» **ASSIGNED TASK**:
In the lines below, rename "Profimedia.cz" to "Profimedia" wherever it appears and leave everything else unchanged.

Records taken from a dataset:
--------------------

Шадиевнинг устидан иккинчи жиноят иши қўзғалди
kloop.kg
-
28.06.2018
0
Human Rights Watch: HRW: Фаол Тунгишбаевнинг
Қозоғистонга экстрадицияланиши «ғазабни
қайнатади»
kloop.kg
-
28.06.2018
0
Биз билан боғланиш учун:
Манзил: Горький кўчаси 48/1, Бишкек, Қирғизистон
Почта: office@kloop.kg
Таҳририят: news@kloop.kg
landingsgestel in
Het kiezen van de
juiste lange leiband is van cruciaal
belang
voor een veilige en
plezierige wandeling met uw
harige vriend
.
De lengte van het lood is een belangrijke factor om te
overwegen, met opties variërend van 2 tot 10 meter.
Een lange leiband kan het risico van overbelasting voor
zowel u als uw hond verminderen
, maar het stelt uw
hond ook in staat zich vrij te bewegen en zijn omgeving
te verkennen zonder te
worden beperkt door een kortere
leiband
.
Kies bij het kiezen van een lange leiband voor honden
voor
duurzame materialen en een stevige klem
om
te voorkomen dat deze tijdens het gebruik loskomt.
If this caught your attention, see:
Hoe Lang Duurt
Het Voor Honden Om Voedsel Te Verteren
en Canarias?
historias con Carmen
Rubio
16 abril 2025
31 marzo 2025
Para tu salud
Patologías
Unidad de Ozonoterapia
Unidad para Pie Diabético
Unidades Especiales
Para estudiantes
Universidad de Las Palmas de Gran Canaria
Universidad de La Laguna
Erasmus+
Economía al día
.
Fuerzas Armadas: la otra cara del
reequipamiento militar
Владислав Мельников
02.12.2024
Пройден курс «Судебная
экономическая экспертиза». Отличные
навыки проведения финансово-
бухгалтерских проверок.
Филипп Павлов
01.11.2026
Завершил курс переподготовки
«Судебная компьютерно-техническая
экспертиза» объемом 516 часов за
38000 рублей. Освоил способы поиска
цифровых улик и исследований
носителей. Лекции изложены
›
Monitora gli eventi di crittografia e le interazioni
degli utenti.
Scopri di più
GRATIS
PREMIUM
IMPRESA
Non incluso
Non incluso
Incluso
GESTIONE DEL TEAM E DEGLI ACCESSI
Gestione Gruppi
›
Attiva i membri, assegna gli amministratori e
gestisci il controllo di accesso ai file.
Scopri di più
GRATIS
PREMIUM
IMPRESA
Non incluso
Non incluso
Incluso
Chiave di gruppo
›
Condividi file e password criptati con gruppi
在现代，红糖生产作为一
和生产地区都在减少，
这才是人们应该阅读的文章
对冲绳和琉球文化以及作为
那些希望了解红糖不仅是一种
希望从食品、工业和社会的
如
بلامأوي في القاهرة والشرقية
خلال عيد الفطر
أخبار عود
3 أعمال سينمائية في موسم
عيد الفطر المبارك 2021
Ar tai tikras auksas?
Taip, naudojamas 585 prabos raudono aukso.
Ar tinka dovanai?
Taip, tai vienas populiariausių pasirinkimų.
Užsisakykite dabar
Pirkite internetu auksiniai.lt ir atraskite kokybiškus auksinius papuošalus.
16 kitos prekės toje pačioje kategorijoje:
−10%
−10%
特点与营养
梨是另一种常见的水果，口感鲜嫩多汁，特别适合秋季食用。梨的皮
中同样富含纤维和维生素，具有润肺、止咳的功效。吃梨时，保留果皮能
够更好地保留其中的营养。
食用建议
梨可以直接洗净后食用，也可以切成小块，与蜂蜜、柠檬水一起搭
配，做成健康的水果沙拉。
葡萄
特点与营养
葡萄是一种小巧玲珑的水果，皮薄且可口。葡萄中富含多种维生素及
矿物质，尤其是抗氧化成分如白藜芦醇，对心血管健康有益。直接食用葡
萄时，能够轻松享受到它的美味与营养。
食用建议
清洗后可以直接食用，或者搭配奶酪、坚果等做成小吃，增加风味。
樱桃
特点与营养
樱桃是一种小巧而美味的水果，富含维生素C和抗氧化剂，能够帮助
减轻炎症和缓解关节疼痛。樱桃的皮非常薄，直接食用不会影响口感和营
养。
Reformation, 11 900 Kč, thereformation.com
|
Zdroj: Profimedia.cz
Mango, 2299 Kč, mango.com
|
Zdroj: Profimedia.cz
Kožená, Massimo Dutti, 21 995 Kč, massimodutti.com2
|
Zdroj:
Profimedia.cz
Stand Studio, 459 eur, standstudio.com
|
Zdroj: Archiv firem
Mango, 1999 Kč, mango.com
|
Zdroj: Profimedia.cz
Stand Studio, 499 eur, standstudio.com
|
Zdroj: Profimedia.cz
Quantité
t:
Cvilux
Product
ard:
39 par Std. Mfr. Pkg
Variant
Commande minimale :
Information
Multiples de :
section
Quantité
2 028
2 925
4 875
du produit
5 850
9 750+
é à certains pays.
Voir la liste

--------------------

» **RESPONSE BELOW**:
Шадиевнинг устидан иккинчи жиноят иши қўзғалди
kloop.kg
-
28.06.2018
0
Human Rights Watch: HRW: Фаол Тунгишбаевнинг
Қозоғистонга экстрадицияланиши «ғазабни
қайнатади»
kloop.kg
-
28.06.2018
0
Биз билан боғланиш учун:
Манзил: Горький кўчаси 48/1, Бишкек, Қирғизистон
Почта: office@kloop.kg
Таҳририят: news@kloop.kg
landingsgestel in
Het kiezen van de
juiste lange leiband is van cruciaal
belang
voor een veilige en
plezierige wandeling met uw
harige vriend
.
De lengte van het lood is een belangrijke factor om te
overwegen, met opties variërend van 2 tot 10 meter.
Een lange leiband kan het risico van overbelasting voor
zowel u als uw hond verminderen
, maar het stelt uw
hond ook in staat zich vrij te bewegen en zijn omgeving
te verkennen zonder te
worden beperkt door een kortere
leiband
.
Kies bij het kiezen van een lange leiband voor honden
voor
duurzame materialen en een stevige klem
om
te voorkomen dat deze tijdens het gebruik loskomt.
If this caught your attention, see:
Hoe Lang Duurt
Het Voor Honden Om Voedsel Te Verteren
en Canarias?
historias con Carmen
Rubio
16 abril 2025
31 marzo 2025
Para tu salud
Patologías
Unidad de Ozonoterapia
Unidad para Pie Diabético
Unidades Especiales
Para estudiantes
Universidad de Las Palmas de Gran Canaria
Universidad de La Laguna
Erasmus+
Economía al día
.
Fuerzas Armadas: la otra cara del
reequipamiento militar
Владислав Мельников
02.12.2024
Пройден курс «Судебная
экономическая экспертиза». Отличные
навыки проведения финансово-
бухгалтерских проверок.
Филипп Павлов
01.11.2026
Завершил курс переподготовки
«Судебная компьютерно-техническая
экспертиза» объемом 516 часов за
38000 рублей. Освоил способы поиска
цифровых улик и исследований
носителей. Лекции изложены
›
Monitora gli eventi di crittografia e le interazioni
degli utenti.
Scopri di più
GRATIS
PREMIUM
IMPRESA
Non incluso
Non incluso
Incluso
GESTIONE DEL TEAM E DEGLI ACCESSI
Gestione Gruppi
›
Attiva i membri, assegna gli amministratori e
gestisci il controllo di accesso ai file.
Scopri di più
GRATIS
PREMIUM
IMPRESA
Non incluso
Non incluso
Incluso
Chiave di gruppo
›
Condividi file e password criptati con gruppi
在现代，红糖生产作为一
和生产地区都在减少，
这才是人们应该阅读的文章
对冲绳和琉球文化以及作为
那些希望了解红糖不仅是一种
希望从食品、工业和社会的
如
بلامأوي في القاهرة والشرقية
خلال عيد الفطر
أخبار عود
3 أعمال سينمائية في موسم
عيد الفطر المبارك 2021
Ar tai tikras auksas?
Taip, naudojamas 585 prabos raudono aukso.
Ar tinka dovanai?
Taip, tai vienas populiariausių pasirinkimų.
Užsisakykite dabar
Pirkite internetu auksiniai.lt ir atraskite kokybiškus auksinius papuošalus.
16 kitos prekės toje pačioje kategorijoje:
−10%
−10%
特点与营养
梨是另一种常见的水果，口感鲜嫩多汁，特别适合秋季食用。梨的皮
中同样富含纤维和维生素，具有润肺、止咳的功效。吃梨时，保留果皮能
够更好地保留其中的营养。
食用建议
梨可以直接洗净后食用，也可以切成小块，与蜂蜜、柠檬水一起搭
配，做成健康的水果沙拉。
葡萄
特点与营养
葡萄是一种小巧玲珑的水果，皮薄且可口。葡萄中富含多种维生素及
矿物质，尤其是抗氧化成分如白藜芦醇，对心血管健康有益。直接食用葡
萄时，能够轻松享受到它的美味与营养。
食用建议
清洗后可以直接食用，或者搭配奶酪、坚果等做成小吃，增加风味。
樱桃
特点与营养
樱桃是一种小巧而美味的水果，富含维生素C和抗氧化剂，能够帮助
减轻炎症和缓解关节疼痛。樱桃的皮非常薄，直接食用不会影响口感和营
养。
Reformation, 11 900 Kč, thereformation.com
|
Zdroj: Profimedia
Mango, 2299 Kč, mango.com
|
Zdroj: Profimedia
Kožená, Massimo Dutti, 21 995 Kč, massimodutti.com2
|
Zdroj:
Profimedia
Stand Studio, 459 eur, standstudio.com
|
Zdroj: Archiv firem
Mango, 1999 Kč, mango.com
|
Zdroj: Profimedia
Stand Studio, 499 eur, standstudio.com
|
Zdroj: Profimedia
Quantité
t:
Cvilux
Product
ard:
39 par Std. Mfr. Pkg
Variant
Commande minimale :
Information
Multiples de :
section
Quantité
2 028
2 925
4 875
du produit
5 850
9 750+
é à certains pays.
Voir la liste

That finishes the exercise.